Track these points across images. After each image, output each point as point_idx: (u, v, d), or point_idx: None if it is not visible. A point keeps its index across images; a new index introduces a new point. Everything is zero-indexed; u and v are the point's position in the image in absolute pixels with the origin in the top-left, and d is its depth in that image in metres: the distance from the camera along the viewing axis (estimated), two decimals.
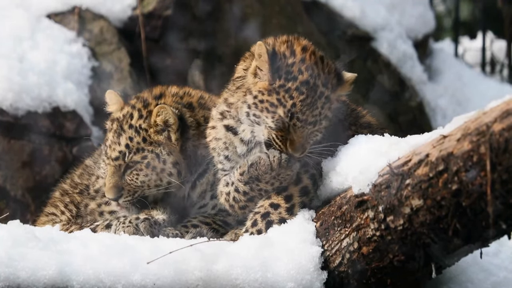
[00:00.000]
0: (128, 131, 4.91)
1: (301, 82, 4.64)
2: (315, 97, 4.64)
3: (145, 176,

· · · · ·

What you have to do
The lines from the one with "[00:00.000]" through the end of the data above are to be set down exactly, with both boundary lines included and no other lines.

Written response
[00:00.000]
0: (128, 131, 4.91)
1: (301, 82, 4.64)
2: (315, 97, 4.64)
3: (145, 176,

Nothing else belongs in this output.